Task material -
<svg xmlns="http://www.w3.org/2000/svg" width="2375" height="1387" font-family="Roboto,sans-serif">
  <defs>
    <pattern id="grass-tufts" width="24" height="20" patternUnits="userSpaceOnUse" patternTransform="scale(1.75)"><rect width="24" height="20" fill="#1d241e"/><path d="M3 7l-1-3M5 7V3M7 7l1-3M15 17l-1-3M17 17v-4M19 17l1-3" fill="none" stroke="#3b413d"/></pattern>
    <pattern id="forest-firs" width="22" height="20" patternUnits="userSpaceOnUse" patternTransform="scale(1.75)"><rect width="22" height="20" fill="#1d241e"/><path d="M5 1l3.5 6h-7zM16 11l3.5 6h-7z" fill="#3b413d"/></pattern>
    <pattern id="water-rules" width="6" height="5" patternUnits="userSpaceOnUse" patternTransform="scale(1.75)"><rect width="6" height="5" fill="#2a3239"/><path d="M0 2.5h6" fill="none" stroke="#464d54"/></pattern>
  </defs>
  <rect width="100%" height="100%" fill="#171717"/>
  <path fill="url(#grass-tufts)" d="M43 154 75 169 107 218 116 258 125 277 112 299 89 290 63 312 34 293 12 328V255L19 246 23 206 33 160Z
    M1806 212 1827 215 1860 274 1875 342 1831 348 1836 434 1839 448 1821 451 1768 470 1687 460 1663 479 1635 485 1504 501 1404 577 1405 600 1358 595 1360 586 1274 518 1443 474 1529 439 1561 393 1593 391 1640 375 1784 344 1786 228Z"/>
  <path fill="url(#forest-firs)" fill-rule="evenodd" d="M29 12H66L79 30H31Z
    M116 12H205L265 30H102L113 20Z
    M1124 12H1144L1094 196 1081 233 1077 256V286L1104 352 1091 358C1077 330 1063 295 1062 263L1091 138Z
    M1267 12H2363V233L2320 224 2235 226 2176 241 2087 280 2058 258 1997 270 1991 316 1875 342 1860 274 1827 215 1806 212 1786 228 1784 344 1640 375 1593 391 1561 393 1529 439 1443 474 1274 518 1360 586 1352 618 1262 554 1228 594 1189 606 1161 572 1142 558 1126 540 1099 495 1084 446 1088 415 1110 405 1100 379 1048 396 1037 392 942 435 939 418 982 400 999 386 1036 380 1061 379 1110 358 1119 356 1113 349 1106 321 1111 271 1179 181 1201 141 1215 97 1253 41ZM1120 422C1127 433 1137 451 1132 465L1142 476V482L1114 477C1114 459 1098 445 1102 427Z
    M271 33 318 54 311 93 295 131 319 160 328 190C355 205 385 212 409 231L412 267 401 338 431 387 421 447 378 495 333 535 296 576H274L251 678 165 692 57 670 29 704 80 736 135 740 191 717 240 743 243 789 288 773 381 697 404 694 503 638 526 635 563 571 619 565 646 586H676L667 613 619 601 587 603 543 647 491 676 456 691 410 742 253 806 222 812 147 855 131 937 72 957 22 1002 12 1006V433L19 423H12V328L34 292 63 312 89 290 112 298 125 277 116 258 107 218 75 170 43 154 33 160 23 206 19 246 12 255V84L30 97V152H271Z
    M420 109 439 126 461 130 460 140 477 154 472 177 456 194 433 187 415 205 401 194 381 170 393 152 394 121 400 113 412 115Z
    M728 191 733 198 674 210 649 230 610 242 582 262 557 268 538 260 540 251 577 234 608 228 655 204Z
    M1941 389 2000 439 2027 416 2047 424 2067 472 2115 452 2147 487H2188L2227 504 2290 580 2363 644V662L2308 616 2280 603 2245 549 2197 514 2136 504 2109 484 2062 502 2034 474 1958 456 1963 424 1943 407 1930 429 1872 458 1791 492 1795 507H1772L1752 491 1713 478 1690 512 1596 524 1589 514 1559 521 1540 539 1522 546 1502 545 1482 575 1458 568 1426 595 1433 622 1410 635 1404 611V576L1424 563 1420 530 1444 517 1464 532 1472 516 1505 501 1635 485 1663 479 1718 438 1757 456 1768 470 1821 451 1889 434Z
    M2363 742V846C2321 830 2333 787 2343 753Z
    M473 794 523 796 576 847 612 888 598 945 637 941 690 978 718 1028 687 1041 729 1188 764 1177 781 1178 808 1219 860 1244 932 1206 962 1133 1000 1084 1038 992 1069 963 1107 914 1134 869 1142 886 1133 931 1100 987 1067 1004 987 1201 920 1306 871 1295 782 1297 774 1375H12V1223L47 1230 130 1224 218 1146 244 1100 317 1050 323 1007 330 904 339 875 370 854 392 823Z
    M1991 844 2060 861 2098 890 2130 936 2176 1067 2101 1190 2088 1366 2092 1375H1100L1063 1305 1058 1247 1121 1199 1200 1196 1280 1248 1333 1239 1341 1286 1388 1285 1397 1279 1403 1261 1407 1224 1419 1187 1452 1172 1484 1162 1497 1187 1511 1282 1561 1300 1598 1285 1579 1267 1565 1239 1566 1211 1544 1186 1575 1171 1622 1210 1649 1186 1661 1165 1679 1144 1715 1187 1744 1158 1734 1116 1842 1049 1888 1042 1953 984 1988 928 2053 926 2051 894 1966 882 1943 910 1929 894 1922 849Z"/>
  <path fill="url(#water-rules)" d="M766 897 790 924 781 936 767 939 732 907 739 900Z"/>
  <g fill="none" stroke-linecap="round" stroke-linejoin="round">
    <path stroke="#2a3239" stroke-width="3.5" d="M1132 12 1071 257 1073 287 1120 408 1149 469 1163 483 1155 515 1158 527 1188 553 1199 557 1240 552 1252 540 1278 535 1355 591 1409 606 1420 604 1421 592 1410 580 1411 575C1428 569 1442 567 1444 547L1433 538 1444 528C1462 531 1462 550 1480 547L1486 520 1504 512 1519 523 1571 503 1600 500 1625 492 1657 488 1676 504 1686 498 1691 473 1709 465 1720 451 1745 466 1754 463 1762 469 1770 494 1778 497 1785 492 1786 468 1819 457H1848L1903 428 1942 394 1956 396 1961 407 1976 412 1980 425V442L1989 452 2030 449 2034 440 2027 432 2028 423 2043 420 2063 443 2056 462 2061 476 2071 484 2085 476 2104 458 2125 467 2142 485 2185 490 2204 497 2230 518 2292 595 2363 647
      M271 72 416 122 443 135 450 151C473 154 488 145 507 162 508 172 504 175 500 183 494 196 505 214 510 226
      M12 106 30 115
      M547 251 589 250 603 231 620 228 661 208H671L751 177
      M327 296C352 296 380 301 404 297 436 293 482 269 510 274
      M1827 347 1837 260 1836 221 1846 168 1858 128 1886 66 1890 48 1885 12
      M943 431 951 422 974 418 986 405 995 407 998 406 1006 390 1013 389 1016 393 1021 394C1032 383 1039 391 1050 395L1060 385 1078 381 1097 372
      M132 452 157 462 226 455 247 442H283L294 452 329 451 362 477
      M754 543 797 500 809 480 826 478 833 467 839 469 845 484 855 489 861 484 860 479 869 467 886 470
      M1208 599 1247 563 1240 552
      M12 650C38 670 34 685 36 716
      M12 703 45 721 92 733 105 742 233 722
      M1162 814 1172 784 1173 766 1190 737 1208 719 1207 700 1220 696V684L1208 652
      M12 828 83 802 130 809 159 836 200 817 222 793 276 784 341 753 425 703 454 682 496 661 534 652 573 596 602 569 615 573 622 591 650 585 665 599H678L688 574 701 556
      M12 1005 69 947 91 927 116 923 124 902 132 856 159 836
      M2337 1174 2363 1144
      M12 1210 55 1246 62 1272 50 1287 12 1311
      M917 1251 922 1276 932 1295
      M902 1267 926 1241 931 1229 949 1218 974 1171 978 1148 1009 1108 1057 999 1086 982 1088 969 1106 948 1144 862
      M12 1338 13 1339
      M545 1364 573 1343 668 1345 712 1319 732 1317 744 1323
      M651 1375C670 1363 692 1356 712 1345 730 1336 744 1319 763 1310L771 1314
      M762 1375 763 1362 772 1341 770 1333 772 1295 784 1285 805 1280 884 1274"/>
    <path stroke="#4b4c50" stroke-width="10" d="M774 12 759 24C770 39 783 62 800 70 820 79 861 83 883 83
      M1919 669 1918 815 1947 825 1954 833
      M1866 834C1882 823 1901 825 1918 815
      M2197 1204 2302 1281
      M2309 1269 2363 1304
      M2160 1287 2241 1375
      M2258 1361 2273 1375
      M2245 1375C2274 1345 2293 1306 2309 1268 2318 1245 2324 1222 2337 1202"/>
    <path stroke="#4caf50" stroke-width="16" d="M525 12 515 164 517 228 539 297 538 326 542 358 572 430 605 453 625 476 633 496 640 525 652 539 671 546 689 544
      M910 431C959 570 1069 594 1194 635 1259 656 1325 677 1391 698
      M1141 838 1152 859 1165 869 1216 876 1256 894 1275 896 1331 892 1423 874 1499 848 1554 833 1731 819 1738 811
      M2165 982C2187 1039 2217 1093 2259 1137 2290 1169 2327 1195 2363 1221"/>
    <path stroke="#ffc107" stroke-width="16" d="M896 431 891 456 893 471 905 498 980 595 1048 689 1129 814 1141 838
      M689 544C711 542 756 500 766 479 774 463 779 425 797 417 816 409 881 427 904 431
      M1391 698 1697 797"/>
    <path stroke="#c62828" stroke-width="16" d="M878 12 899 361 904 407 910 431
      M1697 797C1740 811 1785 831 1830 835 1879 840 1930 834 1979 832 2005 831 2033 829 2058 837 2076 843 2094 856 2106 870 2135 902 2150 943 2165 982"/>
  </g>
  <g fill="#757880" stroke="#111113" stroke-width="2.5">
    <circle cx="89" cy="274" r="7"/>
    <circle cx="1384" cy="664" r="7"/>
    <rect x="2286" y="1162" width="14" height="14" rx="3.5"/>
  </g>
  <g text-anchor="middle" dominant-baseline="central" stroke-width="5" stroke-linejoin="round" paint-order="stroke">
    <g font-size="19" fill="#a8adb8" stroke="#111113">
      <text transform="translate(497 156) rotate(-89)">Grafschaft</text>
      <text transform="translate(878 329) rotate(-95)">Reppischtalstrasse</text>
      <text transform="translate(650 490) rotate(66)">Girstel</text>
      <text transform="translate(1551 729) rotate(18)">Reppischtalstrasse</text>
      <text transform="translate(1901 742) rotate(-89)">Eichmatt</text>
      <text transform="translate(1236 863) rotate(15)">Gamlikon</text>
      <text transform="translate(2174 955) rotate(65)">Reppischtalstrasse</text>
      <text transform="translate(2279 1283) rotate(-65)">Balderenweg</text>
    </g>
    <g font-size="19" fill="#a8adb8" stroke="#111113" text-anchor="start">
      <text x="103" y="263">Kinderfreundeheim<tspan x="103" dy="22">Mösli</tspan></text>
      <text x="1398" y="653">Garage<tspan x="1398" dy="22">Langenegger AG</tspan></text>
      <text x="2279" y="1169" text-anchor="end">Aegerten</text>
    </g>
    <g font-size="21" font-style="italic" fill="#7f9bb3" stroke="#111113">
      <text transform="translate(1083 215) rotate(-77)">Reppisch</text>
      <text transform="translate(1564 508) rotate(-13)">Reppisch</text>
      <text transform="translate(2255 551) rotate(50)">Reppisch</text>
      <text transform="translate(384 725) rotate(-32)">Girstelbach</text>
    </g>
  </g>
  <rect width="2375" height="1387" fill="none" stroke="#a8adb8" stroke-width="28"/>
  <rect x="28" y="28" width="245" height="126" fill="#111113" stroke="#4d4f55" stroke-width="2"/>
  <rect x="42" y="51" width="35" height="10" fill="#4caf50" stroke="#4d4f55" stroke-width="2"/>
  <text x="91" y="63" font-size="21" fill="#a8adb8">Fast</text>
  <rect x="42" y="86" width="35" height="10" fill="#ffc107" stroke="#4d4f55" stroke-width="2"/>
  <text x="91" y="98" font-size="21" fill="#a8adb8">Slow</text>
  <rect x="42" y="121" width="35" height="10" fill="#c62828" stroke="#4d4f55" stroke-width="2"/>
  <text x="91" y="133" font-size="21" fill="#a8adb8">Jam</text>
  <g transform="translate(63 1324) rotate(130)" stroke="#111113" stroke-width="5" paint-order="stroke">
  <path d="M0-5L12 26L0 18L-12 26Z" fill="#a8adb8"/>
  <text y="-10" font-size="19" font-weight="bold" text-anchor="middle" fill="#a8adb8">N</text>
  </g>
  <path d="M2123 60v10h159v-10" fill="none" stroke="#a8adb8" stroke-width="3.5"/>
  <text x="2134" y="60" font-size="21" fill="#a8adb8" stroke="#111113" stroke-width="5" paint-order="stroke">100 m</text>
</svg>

...

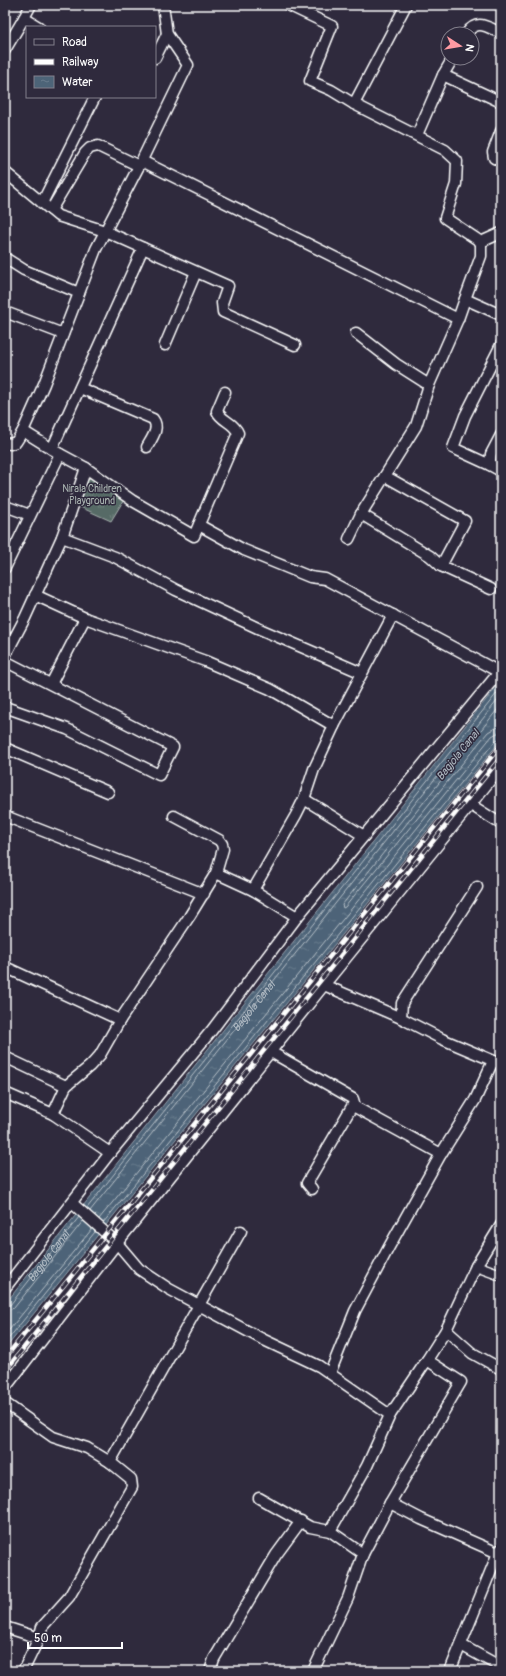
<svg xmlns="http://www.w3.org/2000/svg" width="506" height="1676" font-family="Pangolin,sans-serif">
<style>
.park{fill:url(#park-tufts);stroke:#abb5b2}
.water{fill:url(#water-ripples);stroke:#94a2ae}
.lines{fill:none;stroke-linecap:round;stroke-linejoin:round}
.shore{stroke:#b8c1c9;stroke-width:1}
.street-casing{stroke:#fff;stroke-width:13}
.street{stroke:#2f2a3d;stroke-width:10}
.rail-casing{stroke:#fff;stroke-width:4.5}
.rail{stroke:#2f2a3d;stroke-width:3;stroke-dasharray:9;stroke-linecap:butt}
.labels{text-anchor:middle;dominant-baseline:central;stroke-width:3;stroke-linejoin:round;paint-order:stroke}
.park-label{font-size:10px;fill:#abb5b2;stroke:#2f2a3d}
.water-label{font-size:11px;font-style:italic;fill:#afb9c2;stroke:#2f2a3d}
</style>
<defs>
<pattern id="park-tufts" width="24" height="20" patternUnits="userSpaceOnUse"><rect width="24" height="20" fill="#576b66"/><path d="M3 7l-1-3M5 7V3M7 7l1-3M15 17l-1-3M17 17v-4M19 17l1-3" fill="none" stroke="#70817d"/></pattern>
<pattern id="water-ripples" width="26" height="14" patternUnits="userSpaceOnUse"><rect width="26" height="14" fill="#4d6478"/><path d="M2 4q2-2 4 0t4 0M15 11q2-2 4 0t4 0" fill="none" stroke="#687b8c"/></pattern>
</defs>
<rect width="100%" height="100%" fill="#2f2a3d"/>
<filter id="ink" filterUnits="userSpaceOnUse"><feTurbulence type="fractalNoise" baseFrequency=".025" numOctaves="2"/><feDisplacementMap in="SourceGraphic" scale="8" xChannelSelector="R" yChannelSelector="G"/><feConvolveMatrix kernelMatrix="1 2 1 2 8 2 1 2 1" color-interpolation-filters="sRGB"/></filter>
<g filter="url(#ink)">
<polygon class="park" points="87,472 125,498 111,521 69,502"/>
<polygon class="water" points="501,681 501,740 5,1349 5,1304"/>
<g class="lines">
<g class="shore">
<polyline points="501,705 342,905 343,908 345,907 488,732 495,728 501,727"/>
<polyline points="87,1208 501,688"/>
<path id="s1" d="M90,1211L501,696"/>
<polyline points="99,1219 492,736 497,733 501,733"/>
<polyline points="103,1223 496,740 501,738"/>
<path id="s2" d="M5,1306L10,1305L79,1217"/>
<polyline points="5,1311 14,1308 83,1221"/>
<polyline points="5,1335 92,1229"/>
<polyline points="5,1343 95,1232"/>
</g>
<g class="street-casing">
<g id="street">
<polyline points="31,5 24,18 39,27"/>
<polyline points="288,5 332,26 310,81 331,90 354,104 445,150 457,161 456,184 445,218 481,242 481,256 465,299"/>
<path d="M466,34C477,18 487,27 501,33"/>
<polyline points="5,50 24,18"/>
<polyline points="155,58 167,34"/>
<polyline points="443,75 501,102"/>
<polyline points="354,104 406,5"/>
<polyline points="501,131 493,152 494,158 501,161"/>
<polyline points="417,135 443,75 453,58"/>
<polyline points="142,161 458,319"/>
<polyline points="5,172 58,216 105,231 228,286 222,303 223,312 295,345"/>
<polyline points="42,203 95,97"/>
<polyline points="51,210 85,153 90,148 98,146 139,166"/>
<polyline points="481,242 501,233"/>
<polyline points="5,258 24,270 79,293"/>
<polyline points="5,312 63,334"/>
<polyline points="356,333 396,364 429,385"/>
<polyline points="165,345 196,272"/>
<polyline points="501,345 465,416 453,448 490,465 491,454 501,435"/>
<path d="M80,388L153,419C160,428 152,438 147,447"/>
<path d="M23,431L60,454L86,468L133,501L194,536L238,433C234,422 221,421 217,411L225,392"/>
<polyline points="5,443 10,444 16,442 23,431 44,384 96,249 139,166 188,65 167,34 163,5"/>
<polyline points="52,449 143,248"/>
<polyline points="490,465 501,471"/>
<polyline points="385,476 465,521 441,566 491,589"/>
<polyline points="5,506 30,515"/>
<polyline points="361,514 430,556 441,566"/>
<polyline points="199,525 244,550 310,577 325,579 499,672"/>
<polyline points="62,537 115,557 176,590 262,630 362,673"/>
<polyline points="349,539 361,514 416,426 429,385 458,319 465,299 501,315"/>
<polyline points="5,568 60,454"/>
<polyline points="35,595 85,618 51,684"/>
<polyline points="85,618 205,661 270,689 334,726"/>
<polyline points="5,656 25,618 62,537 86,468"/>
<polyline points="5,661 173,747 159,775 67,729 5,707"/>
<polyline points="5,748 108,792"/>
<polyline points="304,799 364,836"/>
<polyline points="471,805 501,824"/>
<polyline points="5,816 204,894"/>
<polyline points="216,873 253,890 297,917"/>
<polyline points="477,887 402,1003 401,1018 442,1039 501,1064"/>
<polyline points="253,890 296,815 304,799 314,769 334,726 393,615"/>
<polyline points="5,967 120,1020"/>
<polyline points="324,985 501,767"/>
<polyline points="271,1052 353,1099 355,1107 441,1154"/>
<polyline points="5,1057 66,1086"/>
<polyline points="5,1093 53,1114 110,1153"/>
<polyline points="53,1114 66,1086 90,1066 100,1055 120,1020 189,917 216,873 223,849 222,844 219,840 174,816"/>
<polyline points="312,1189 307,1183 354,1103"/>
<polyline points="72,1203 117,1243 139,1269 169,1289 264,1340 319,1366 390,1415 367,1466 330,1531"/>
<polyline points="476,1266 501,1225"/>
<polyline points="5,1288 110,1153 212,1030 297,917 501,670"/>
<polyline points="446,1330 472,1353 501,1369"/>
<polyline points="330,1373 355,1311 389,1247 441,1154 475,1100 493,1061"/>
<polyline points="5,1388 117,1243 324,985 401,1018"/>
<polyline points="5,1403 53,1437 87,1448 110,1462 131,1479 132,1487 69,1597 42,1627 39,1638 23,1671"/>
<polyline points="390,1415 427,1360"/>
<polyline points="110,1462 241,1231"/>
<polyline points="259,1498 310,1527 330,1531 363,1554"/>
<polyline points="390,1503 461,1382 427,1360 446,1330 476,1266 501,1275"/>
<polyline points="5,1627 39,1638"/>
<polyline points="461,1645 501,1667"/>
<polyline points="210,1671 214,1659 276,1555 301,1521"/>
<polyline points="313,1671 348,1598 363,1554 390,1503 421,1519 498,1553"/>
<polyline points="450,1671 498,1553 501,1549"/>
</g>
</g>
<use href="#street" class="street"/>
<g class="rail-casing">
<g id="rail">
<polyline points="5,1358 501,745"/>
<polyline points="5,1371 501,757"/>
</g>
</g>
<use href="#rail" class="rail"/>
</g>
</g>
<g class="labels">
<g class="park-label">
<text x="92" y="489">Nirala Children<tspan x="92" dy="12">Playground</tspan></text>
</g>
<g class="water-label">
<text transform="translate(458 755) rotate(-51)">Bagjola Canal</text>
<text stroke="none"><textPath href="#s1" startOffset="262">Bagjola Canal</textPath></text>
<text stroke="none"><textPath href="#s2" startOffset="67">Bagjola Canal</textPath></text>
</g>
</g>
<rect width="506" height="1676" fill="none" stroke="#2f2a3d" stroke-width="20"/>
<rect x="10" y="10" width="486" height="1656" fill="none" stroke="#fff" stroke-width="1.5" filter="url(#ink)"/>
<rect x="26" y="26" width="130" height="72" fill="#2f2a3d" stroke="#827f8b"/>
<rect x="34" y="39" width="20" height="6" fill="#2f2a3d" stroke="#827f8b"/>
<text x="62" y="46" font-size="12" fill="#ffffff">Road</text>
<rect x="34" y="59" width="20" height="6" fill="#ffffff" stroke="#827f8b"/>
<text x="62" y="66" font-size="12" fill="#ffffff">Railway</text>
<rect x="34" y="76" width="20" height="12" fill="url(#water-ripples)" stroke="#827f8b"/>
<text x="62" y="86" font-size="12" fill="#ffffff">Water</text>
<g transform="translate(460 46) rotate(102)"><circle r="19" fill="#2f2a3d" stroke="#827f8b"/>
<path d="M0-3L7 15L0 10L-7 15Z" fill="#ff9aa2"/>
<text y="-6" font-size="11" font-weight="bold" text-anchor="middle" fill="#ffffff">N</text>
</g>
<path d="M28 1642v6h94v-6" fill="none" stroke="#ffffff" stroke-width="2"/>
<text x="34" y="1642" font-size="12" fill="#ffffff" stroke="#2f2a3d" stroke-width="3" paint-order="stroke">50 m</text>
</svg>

Description of the task - Gather all lines from the listing above in which "linecap" occurs.

Exercise response -
  <g fill="none" stroke-linecap="round" stroke-linejoin="round">
.lines{fill:none;stroke-linecap:round;stroke-linejoin:round}
.rail{stroke:#2f2a3d;stroke-width:3;stroke-dasharray:9;stroke-linecap:butt}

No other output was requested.